Più che uno Stato di diritto, uno Stato “in attesa” di diritto, come titoliamo anche sul nostro ultimo numero di Adista Notizie, uscito ieri. È lo Stato della Città del Vaticano, al centro negli ultimi giorni di analisi, schede, approfondimenti di natura giuridica su tutti i principali organi televisivi e di stampa a causa dell’affaire in cui è coinvolto l’aiutante di camera di Benedetto XVI in custodia cautelare dal 25 maggio scorso. Ma quello che (quasi) nessuno ha messo in evidenza è che il caso di Paolo Gabriele riapre la questione più generale delle “procedure” e delle “garanzie” offerte dal sistema giudiziario dello Stato della Chiesa, per l’anomalo uso della carcerazione preventiva (comune però a molti Paesi, primo tra tutti proprio l’Italia); l’arretratezza del sistema giudiziario vaticano, fermo a più di un secolo fa, con i magistrati designati e stipendiati dal potere esecutivo; il fatto stesso che lo Stato della Città del Vaticano sia una teocrazia in cui tutto discende dal papa, e tutto converge verso di lui; che il reato contestato a Gabriele, inizialmente la violazione della corrispondenza di un Capo di Stato, che equivale ad attentato alla sicurezza dello Stato (fino a 30 anni di carcere), sia ora “semplicemente” furto aggravato (fino a sei anni di reclusione più una multa).

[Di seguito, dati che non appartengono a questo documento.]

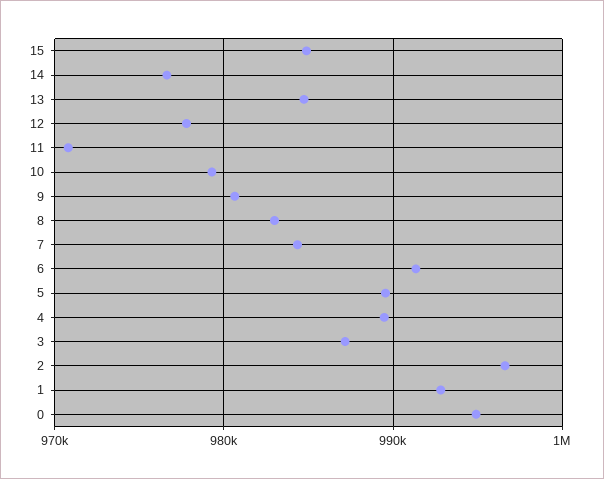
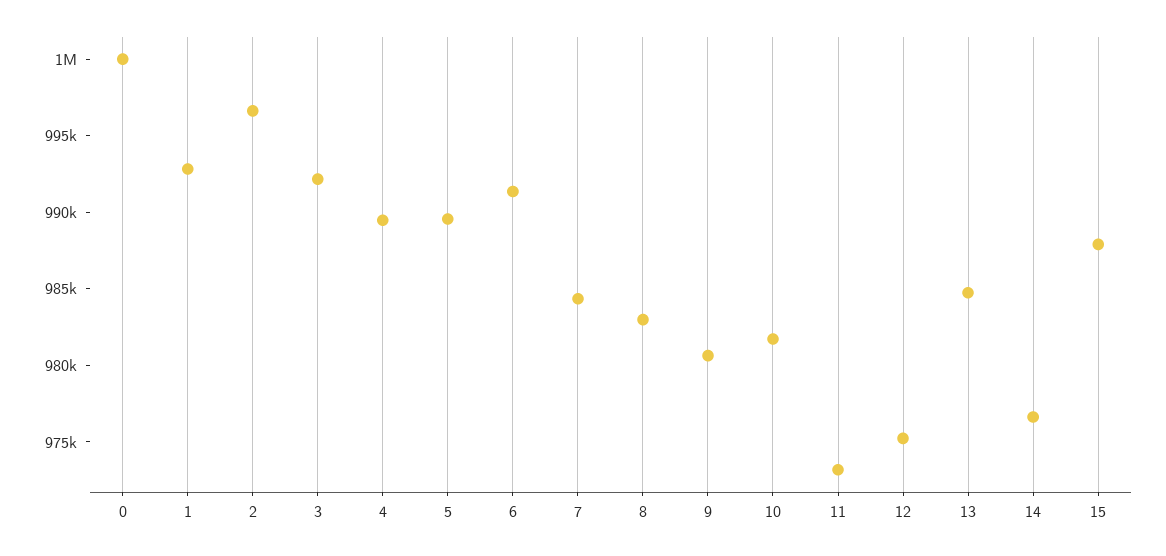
  {
-   "15": 985000,
+   "15": 988000,
    "14": 977000,
    "13": 985000,
-   "12": 978000,
+   "12": 975000,
-   "11": 971000,
+   "11": 973000,
-   "10": 979000,
+   "10": 982000,
    "9": 981000,
    "8": 983000,
    "7": 984000,
    "6": 991000,
    "5": 990000,
    "4": 989000,
-   "3": 987000,
+   "3": 992000,
    "2": 997000,
    "1": 993000,
-   "0": 995000
+   "0": 1000000
  }

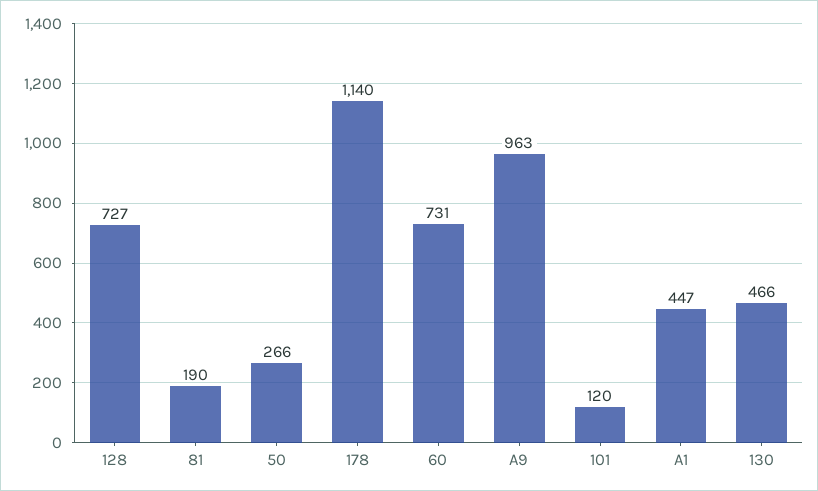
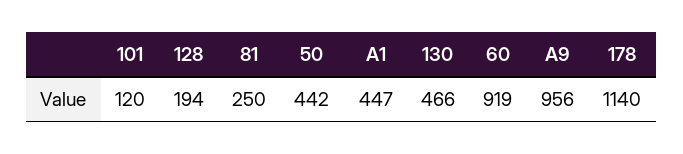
  {
-   "128": 727,
+   "128": 194,
-   "81": 190,
+   "81": 250,
-   "50": 266,
+   "50": 442,
    "178": 1140,
-   "60": 731,
+   "60": 919,
-   "A9": 963,
+   "A9": 956,
    "101": 120,
    "A1": 447,
    "130": 466
  }

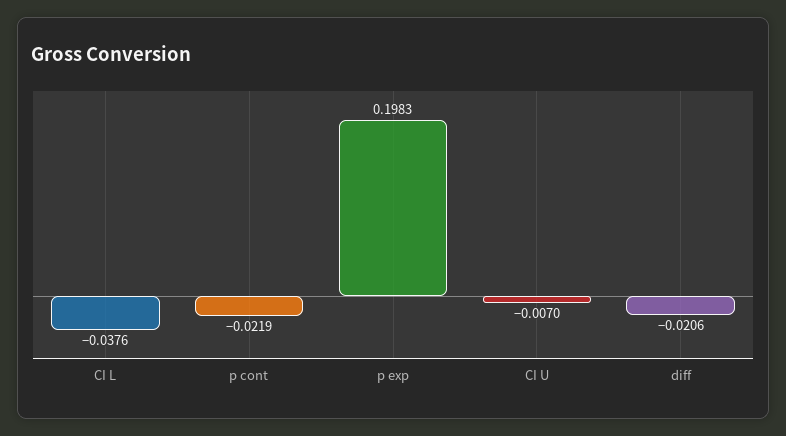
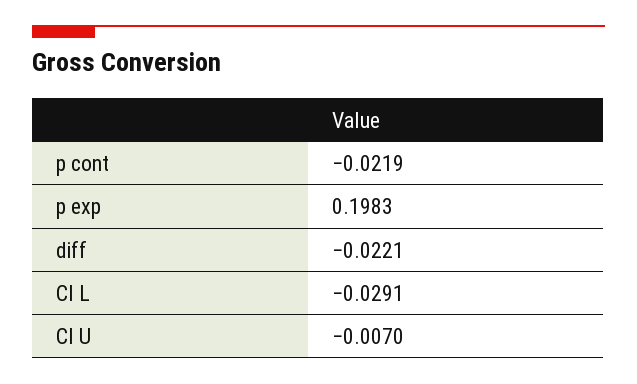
  {
-   "CI L": -0.0376,
+   "CI L": -0.0291,
    "p cont": -0.0219,
    "p exp": 0.1983,
    "CI U": -0.007,
-   "diff": -0.0206
+   "diff": -0.0221
  }

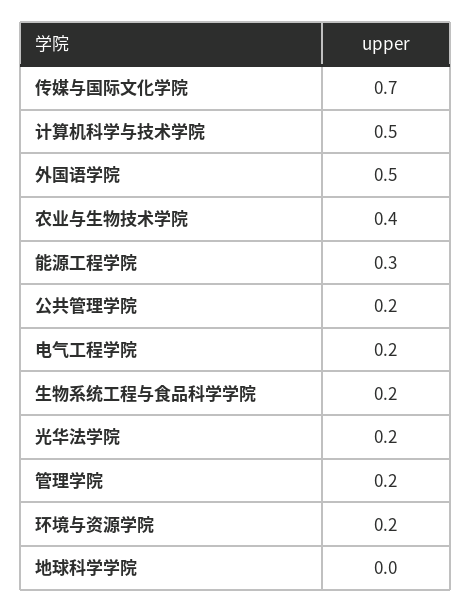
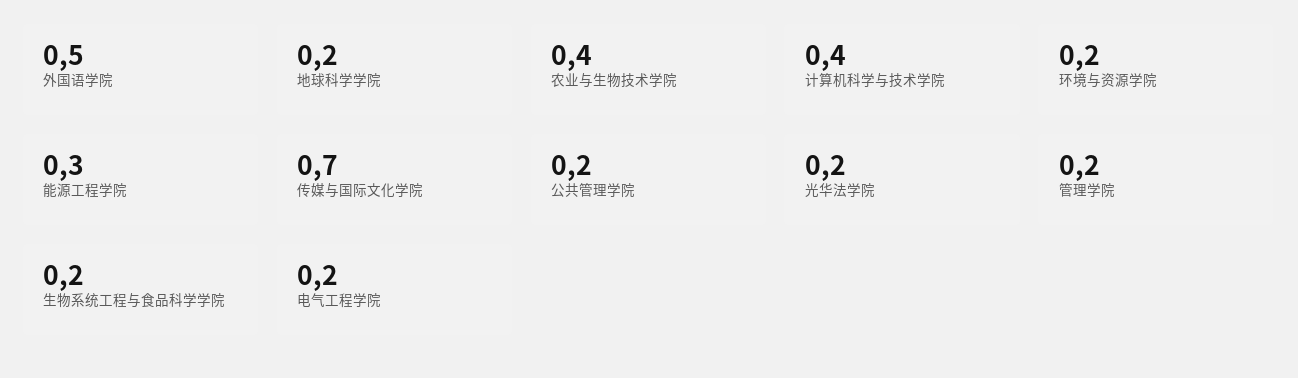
  {
    "传媒与国际文化学院": 0.7,
-   "计算机科学与技术学院": 0.5,
+   "计算机科学与技术学院": 0.4,
    "外国语学院": 0.5,
    "农业与生物技术学院": 0.4,
    "能源工程学院": 0.3,
    "公共管理学院": 0.2,
    "电气工程学院": 0.2,
    "生物系统工程与食品科学学院": 0.2,
    "光华法学院": 0.2,
    "管理学院": 0.2,
    "环境与资源学院": 0.2,
-   "地球科学学院": 0
+   "地球科学学院": 0.2
  }

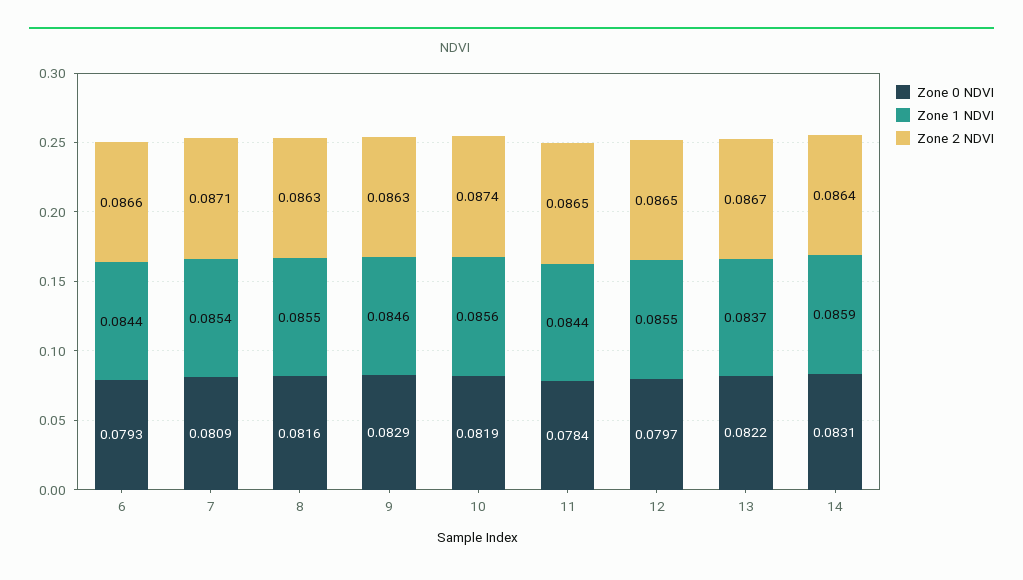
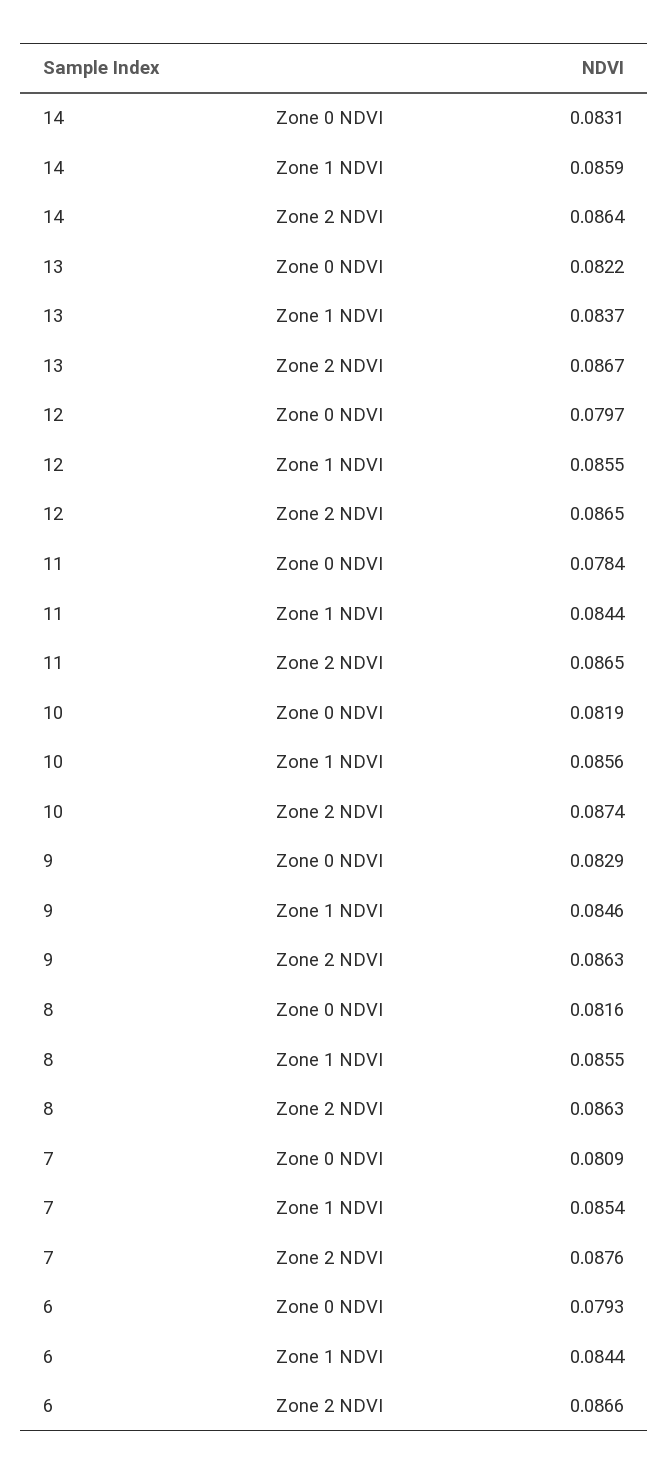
  {
    "Zone 0 NDVI": {
      "6": 0.0793,
      "7": 0.0809,
      "8": 0.0816,
      "9": 0.0829,
      "10": 0.0819,
      "11": 0.0784,
      "12": 0.0797,
      "13": 0.0822,
      "14": 0.0831
    },
    "Zone 1 NDVI": {
      "6": 0.0844,
      "7": 0.0854,
      "8": 0.0855,
      "9": 0.0846,
      "10": 0.0856,
      "11": 0.0844,
      "12": 0.0855,
      "13": 0.0837,
      "14": 0.0859
    },
    "Zone 2 NDVI": {
      "6": 0.0866,
-     "7": 0.0871,
+     "7": 0.0876,
      "8": 0.0863,
      "9": 0.0863,
      "10": 0.0874,
      "11": 0.0865,
      "12": 0.0865,
      "13": 0.0867,
      "14": 0.0864
    }
  }

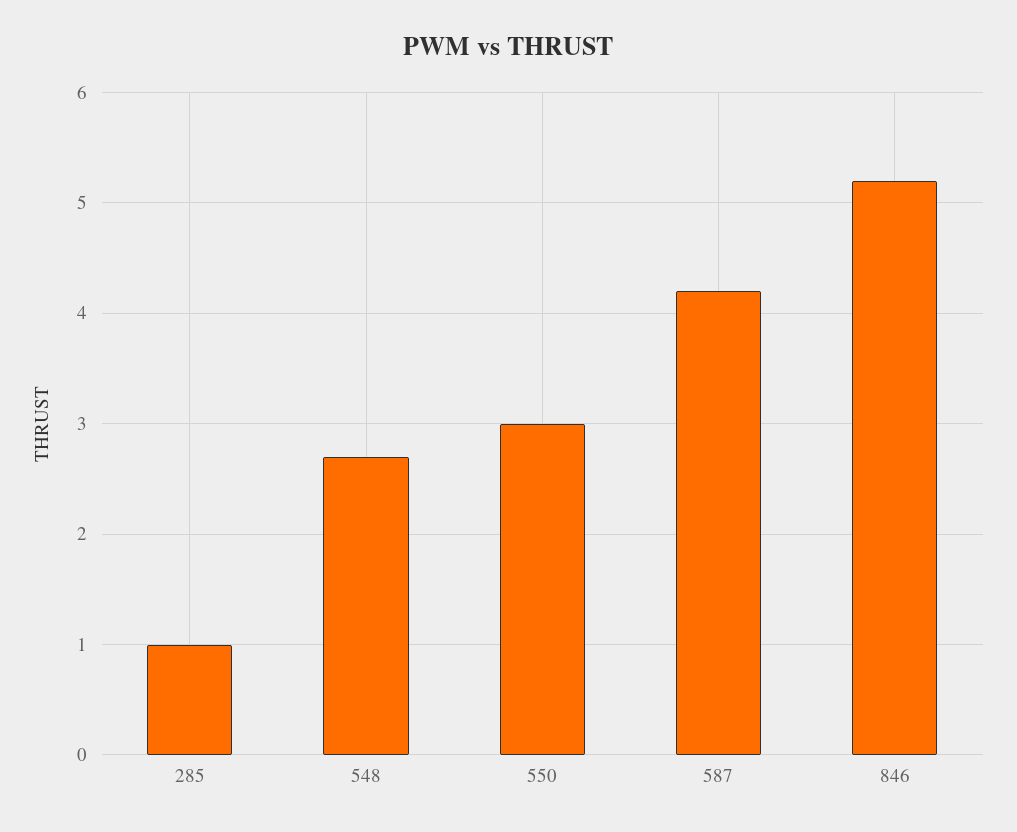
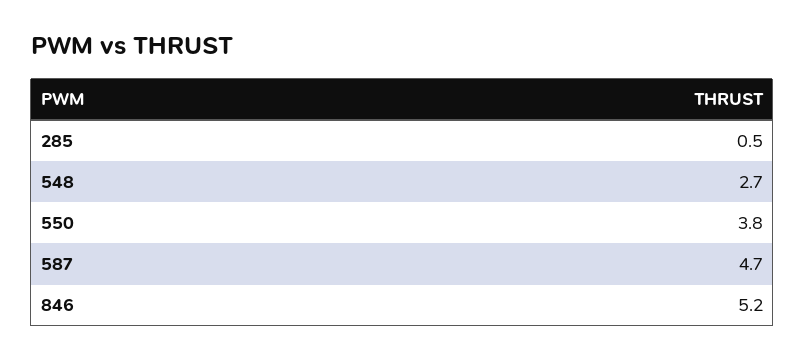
  {
-   "285": 1,
+   "285": 0.5,
    "548": 2.7,
-   "550": 3,
+   "550": 3.8,
-   "587": 4.2,
+   "587": 4.7,
    "846": 5.2
  }

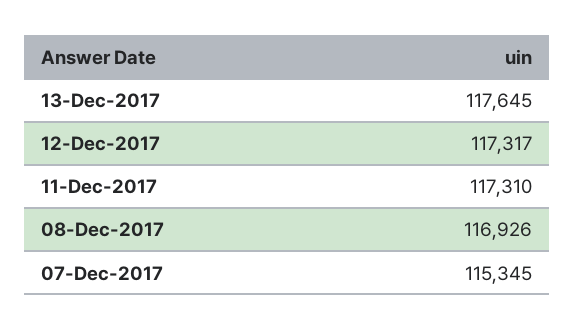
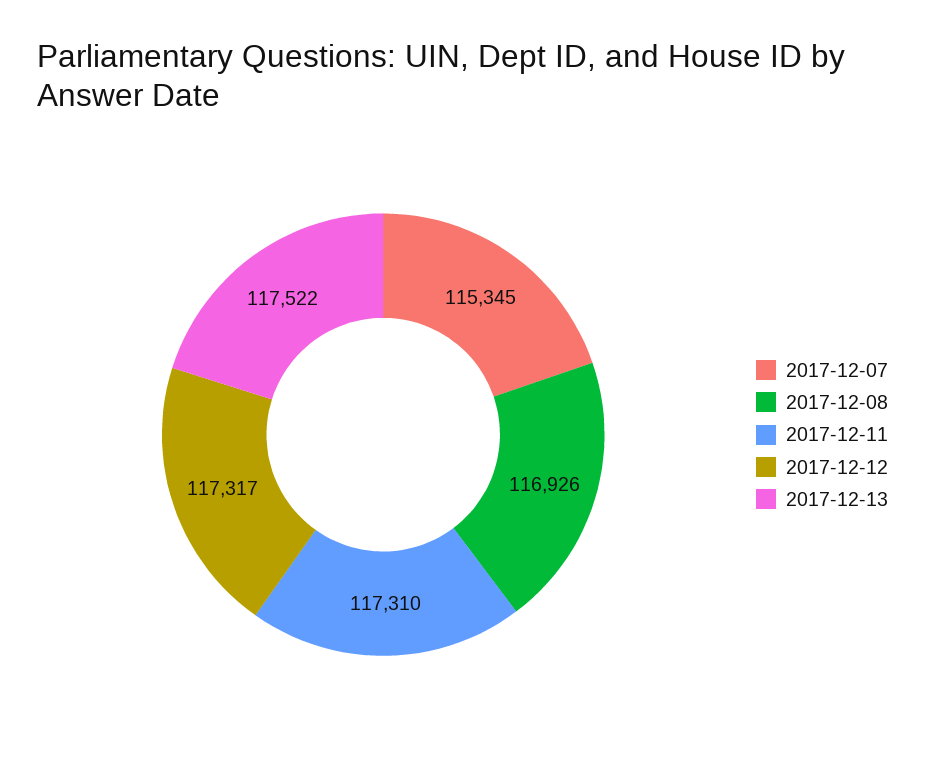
  {
-   "13-Dec-2017": 117645,
+   "13-Dec-2017": 117522,
    "12-Dec-2017": 117317,
    "11-Dec-2017": 117310,
    "08-Dec-2017": 116926,
    "07-Dec-2017": 115345
  }

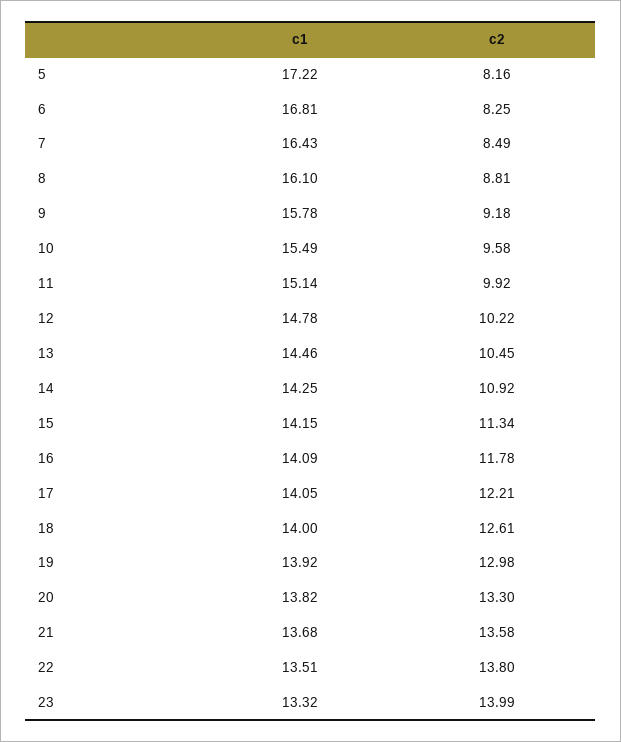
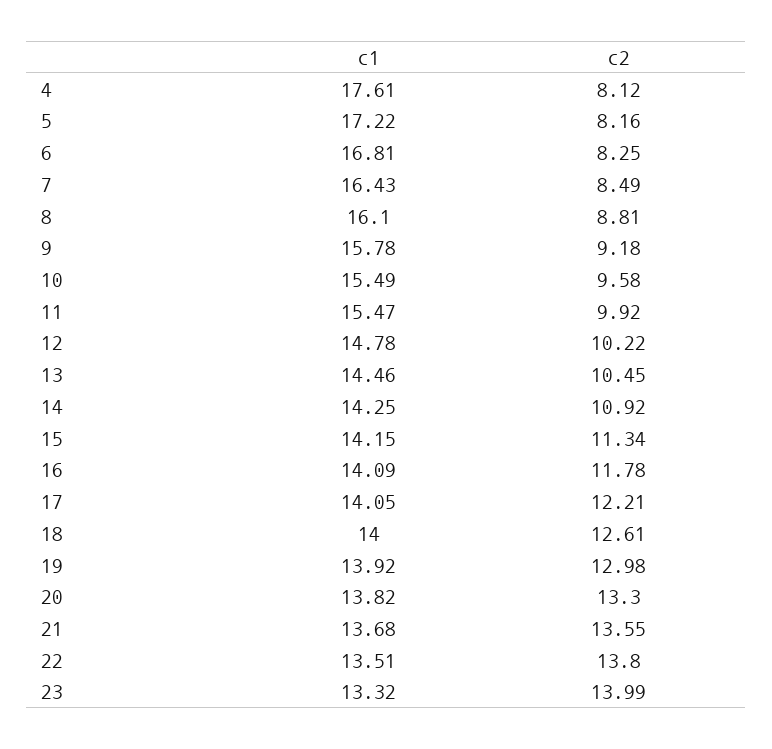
  {
    "c1": {
      "5": 17.22,
      "6": 16.81,
      "7": 16.43,
      "8": 16.1,
      "9": 15.78,
      "10": 15.49,
-     "11": 15.14,
+     "11": 15.47,
      "12": 14.78,
      "13": 14.46,
      "14": 14.25,
      "15": 14.15,
      "16": 14.09,
      "17": 14.05,
      "18": 14,
      "19": 13.92,
      "20": 13.82,
      "21": 13.68,
      "22": 13.51,
-     "23": 13.32
+     "23": 13.32,
+     "4": 17.61
    },
    "c2": {
      "5": 8.16,
      "6": 8.25,
      "7": 8.49,
      "8": 8.81,
      "9": 9.18,
      "10": 9.58,
      "11": 9.92,
      "12": 10.22,
      "13": 10.45,
      "14": 10.92,
      "15": 11.34,
      "16": 11.78,
      "17": 12.21,
      "18": 12.61,
      "19": 12.98,
      "20": 13.3,
-     "21": 13.58,
+     "21": 13.55,
      "22": 13.8,
-     "23": 13.99
+     "23": 13.99,
+     "4": 8.12
    }
  }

Per Francesco Zanchini, professore emerito di Diritto Canonico presso la Facoltà di Giurisprudenza dell’Università di Teramo e avvocato della Rota vaticana, il nodo sta soprattutto nella giustizia penale. «Mi riferisco anzitutto – afferma Zanchini in un’intervista alla nostra agenzia – all’uso terroristico della carcerazione preventiva (croce e delizia di tutte le procure di questo mondo, ma negli ordinamenti democratici garantisticamente circoscritta) al fine di ottenere la confessione dell’arrestato. Nello Stato della Città del Vaticano il papa regna, ma non governa. Polizia e promotore di giustizia [l’equivalente del nostro Pm, ndr] sono emanazione diretta della governance, che decide quando (ma accade quasi sempre) valersi degli organi corrispondenti dello Stato italiano per la repressione dei delitti commessi nella Città Leonina, in base all’art. 23 del Trattato del Laterano: delega di giurisdizione comodissima, date le dimensioni funzionali della magistratura interna. A tale delega la governance può però a sua discrezione rinunciare, quando il processo potrebbe portare alla luce qualche scorrettezza politico-amministrativa (i panni sporchi si lavano in famiglia). Su questo punto consultazioni immediate, quando il caso è delicato, si svolgono tra polizia interna (formata di solito da ex carabinieri e simili) e promotore di giustizia, non senza intervento del Governatorato. La valutazione, in tali casi, diretta all’uso o meno della delega esterna, è dunque squisitamente politico-discrezionale, fino al livello, del resto nobilissimo, della ragion di Stato».
Così, afferma Zanchini, se in Vaticano qualcuno ruba, la questione di per sé può anche essere irrilevante: il problema «si pone solo quando qualcuno si mette in testa di dare fastidio a chi comanda per davvero, che è l’apparato di governance, finché il papa lo mantiene in carica. Allora sì, sono dolori».